Gifts
(Karen Clews)
Proverbially there is no such thing as a free lunch. How many gifts are given in each story and what are there implications? Can they be distinguished from donations and sacrifice? Are there any gifts in the story that are mistaken or abused?
In Beauty and the Beast the father asks his daughter what gifts they would like on his return. Although the sisters ask for expensive gifts, Beauty requests a rose. This can be seen as an attempt to enable her father to give the gift he wants to give without costing him more than he can afford. In inability for the father to give gifts highlights the importance of the giving of gifts as well as receiving them. As the father and the head of the family it is important that he can offer gifts to his daughters. Ironically it is the gift of the rose that causes the father to have his life put in danger. Again Beauty gives her father the gift of aid by taking his place in the Beast's house.
Beauty repeatedly gives selfless gifts, such as going to the Beast's house in place of her father and coming back to the beast after seeing her father. This ability to give something away for the good of others regardless of the consequences for her self is eventually rewarded with the Beast's transformation. Her actions actually enable herself and her father to improve their lives. This ability to give without prejudice can be seen as sacrifice. Perhaps the lack of expectation involved, and the disregard for consequences move Beauty's actions from gifts to sacrifices.

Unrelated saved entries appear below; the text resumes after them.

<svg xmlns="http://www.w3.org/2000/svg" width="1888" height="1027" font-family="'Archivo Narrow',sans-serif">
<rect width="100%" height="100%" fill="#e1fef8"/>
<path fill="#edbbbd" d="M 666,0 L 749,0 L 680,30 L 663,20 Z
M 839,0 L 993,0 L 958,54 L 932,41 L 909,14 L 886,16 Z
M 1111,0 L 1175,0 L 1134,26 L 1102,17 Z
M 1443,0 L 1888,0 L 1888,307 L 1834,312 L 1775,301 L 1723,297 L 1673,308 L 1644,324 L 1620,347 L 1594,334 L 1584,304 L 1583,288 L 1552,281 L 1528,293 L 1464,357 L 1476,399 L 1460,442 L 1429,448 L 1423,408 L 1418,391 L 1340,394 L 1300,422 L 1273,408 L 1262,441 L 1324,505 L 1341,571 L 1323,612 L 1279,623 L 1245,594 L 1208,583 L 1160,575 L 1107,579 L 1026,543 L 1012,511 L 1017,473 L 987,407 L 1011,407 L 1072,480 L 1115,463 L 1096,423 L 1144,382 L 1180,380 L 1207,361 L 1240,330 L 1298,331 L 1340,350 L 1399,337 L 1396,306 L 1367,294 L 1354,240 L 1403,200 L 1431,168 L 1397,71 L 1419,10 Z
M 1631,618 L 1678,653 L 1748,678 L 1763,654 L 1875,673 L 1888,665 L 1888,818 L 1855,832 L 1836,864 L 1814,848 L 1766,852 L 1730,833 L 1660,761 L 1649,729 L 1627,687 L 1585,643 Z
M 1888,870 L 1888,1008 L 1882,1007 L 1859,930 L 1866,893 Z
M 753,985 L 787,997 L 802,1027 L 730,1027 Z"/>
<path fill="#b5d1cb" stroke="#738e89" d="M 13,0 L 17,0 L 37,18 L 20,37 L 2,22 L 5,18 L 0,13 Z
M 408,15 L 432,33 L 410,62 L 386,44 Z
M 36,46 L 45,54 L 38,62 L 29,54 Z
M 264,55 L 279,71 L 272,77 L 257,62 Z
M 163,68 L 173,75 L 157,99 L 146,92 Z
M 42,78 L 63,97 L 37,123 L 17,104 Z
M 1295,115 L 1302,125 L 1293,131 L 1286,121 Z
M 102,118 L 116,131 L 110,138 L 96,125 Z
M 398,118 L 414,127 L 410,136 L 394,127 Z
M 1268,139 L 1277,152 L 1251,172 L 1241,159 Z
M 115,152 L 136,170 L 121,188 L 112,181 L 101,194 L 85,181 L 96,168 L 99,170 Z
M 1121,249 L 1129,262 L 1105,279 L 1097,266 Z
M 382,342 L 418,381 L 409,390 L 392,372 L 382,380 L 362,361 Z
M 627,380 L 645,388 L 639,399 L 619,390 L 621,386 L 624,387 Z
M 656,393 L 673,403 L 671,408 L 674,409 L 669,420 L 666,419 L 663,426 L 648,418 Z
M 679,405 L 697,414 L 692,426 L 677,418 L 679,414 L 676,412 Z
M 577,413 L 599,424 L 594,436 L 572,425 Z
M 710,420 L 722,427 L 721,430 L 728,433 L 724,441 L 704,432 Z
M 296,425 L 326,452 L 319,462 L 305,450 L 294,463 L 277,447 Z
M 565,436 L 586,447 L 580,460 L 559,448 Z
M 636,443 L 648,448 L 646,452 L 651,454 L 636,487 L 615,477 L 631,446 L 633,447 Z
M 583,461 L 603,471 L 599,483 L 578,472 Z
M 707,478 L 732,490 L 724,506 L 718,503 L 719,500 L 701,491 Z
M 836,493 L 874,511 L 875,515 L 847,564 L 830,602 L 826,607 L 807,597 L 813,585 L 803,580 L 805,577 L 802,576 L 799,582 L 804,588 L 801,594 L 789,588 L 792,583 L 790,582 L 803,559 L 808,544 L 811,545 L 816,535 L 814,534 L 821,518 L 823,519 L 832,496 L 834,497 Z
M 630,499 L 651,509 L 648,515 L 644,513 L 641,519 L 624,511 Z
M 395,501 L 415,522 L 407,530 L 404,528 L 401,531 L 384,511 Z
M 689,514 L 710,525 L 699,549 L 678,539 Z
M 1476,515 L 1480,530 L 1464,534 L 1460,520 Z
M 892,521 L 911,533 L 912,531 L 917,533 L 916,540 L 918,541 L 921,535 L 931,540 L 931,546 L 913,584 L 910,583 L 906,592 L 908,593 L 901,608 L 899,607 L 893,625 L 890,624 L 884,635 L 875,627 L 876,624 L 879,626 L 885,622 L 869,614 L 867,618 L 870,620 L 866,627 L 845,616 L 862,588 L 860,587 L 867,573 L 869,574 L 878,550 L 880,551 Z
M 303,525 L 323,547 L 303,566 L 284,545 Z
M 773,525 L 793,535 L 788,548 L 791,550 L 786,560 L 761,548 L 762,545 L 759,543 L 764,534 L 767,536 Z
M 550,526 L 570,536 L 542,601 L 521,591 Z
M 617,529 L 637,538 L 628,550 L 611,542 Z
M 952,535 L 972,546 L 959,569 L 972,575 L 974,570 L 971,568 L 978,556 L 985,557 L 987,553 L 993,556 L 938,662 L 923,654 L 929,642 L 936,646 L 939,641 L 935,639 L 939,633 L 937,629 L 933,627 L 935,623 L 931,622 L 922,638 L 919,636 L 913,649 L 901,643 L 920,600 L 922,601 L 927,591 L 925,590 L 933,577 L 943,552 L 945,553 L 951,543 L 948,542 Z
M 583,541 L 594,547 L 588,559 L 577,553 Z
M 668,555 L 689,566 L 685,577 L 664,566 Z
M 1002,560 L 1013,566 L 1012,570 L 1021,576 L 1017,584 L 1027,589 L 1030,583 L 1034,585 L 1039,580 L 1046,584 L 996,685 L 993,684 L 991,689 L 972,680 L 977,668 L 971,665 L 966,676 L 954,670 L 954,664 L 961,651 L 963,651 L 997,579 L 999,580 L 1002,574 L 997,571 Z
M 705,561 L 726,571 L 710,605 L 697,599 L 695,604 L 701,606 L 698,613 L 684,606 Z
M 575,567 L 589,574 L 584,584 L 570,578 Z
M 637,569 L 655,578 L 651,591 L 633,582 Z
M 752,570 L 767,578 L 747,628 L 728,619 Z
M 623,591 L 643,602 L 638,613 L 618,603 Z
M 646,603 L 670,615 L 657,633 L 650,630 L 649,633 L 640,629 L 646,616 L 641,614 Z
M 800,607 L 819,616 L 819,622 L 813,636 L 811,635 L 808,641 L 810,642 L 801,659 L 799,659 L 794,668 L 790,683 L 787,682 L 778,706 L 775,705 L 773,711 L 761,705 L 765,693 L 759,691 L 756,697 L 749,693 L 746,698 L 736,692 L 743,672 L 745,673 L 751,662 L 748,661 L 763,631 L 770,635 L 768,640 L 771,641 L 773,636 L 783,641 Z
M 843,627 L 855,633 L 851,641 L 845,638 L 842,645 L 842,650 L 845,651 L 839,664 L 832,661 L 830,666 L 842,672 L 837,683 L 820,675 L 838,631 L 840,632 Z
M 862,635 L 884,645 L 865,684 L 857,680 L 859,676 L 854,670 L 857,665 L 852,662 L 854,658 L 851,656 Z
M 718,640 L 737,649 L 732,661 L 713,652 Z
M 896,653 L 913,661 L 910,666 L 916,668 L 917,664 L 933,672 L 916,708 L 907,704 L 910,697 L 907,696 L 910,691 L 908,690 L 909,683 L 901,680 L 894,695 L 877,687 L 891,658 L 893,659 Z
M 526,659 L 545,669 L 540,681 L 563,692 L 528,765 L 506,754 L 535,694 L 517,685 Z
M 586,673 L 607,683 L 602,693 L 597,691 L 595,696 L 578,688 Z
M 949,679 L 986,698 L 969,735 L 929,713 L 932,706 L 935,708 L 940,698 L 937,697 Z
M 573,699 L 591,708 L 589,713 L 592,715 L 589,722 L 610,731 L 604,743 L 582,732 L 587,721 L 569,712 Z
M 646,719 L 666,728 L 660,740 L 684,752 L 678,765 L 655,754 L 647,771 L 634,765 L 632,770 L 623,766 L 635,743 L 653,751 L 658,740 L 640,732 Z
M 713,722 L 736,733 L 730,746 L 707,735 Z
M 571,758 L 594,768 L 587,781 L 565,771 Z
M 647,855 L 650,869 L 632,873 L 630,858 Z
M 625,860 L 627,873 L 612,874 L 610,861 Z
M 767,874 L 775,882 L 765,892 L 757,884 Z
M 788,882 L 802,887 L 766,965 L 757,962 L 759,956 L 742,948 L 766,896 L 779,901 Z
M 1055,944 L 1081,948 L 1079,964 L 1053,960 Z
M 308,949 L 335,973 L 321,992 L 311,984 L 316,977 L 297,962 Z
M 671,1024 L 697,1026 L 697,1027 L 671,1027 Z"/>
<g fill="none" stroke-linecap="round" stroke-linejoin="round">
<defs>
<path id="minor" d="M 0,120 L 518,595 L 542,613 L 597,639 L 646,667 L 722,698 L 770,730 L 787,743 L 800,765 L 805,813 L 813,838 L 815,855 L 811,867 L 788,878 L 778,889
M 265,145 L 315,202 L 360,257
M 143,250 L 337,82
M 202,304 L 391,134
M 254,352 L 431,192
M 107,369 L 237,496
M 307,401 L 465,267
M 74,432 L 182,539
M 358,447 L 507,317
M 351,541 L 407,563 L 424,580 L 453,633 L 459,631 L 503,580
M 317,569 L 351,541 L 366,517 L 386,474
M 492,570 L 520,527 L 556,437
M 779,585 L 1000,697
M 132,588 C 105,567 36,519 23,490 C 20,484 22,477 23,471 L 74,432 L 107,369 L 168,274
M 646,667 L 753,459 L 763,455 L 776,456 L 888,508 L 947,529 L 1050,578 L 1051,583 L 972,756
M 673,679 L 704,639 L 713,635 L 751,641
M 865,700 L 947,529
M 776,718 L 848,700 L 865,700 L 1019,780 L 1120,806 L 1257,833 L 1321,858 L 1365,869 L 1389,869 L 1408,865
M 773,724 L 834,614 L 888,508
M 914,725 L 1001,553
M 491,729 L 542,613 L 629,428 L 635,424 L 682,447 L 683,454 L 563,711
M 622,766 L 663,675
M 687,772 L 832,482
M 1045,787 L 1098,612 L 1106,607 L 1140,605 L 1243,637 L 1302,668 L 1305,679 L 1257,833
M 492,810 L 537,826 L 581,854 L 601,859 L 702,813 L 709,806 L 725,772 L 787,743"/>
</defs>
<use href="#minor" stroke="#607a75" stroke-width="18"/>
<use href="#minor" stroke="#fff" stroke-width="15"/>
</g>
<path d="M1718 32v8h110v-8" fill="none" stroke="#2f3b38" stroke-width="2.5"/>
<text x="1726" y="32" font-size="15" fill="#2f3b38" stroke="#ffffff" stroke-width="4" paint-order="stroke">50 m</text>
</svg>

Beauty's father takes the gift of hospitality unquestioningly and without restraint. This is greeted with more kindness from the 'stranger'. By taking the rose the father is punished, he has abused his position as the receiver of the gift. Although the rose is seemingly small in comparison to the other gifts (warmth, food and a bed etc) it was not offered. The father has over stepped his role as the receiver of the gift and taken what has not been offered. Up until this point gifts, large and small, have been given to the father without expectation of return, however, the breaking of this bond is punished severely. The importance of the correct behaviour of the receiver of the gift is highlighted here and not just the giver's reasons for giving.
In The Tiger's Bride gifts are seen as quite a negative concept. Hospitality is given in expectation of another gift (Beauty's unclothed breast) and Beauty's father actually requests a gift, distorting the concept of 'giving' a gift. The meaning of this gift is to show forgiveness, however, as it has been requested and is given spitefully this meaning is destroyed. Beauty signifies this physically by pricking her finger and bleeding on the gift. The Beast gives the father the gift of money at the end of the story, however there is an alerter motive to this gift, that is, to divert the fathers attention away from Beauty's absence. The father's greed allows him not to recognize this and only concentrate on the gift that has been given to him, not on what he has lost.
The only positive gift that is given in The Tiger's Bride is the gift of discovery for Beauty. She is able to recognise her true self and leave behind her old oppressive life. However, even this gift can not be seen as completely altruistic. The Beast gains an equal and a companion that will change his existence too. The concept of the true altruistic gift is contradicted in this story which seems to concentrate on the reasons, sometimes good some times not, behind the giving of gifts.